TASK PROMPT: Retype, without pictures, the line holding "right elbow: (397, 379)" and each line below it through the final line.

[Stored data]
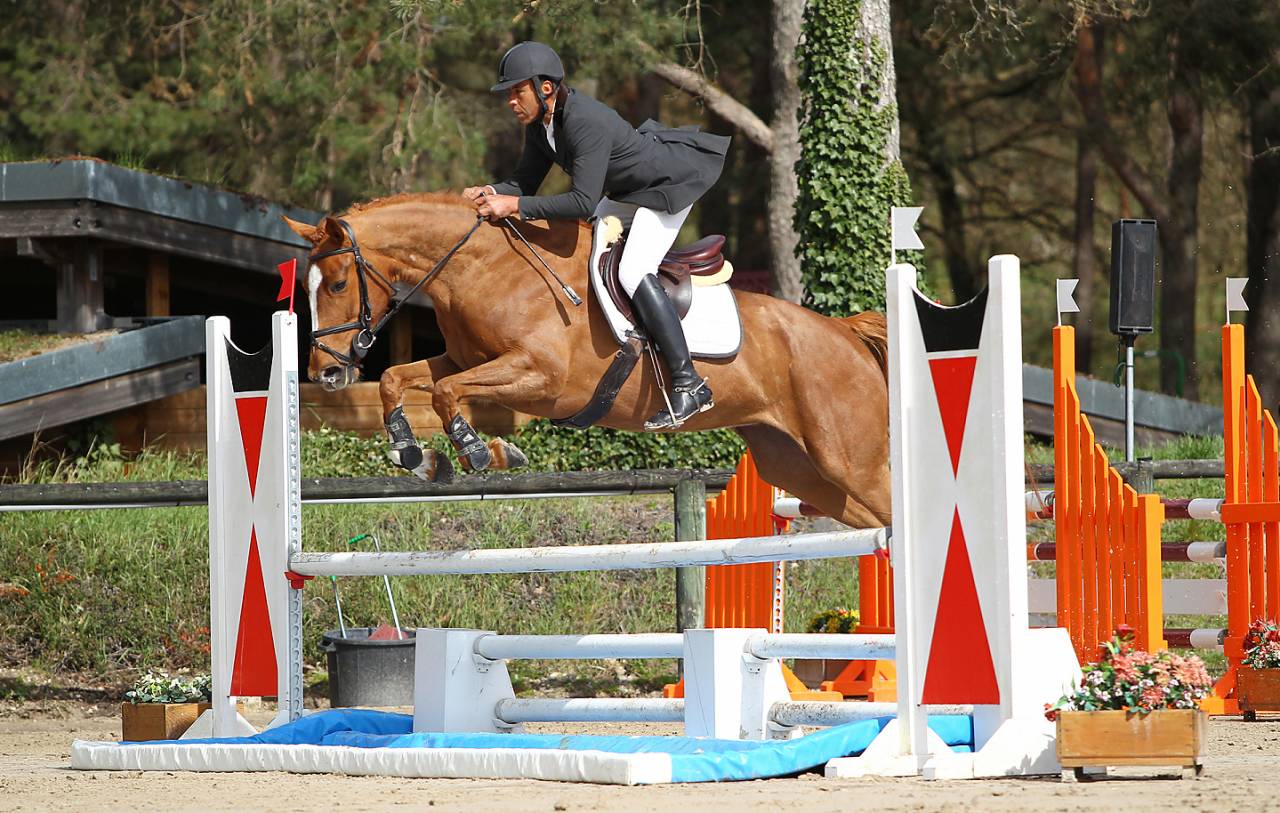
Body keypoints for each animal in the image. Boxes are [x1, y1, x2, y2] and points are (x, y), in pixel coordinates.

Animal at [283, 193, 891, 528]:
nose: (326, 374)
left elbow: (444, 392)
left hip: (850, 459)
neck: (482, 267)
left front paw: (483, 452)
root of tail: (844, 333)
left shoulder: (542, 379)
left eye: (337, 283)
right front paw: (417, 457)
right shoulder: (462, 357)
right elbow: (397, 379)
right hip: (800, 468)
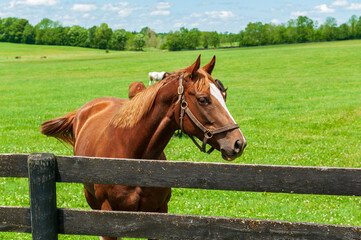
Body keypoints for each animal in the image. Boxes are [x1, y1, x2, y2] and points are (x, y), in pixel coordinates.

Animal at [40, 54, 246, 240]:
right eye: (203, 99)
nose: (238, 142)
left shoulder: (158, 214)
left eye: (224, 95)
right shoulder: (109, 219)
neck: (135, 160)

SOLUTION BELOW:
right elbow: (397, 379)
right hip: (800, 468)
Body keypoints for each animal in the image. Boxes are [x1, y1, x2, y2] and points are (x, y), in pixel coordinates.

Animal at [40, 54, 246, 240]:
right eye: (203, 99)
nose: (238, 142)
left shoulder: (158, 214)
left eye: (224, 95)
right shoulder: (109, 219)
neck: (135, 160)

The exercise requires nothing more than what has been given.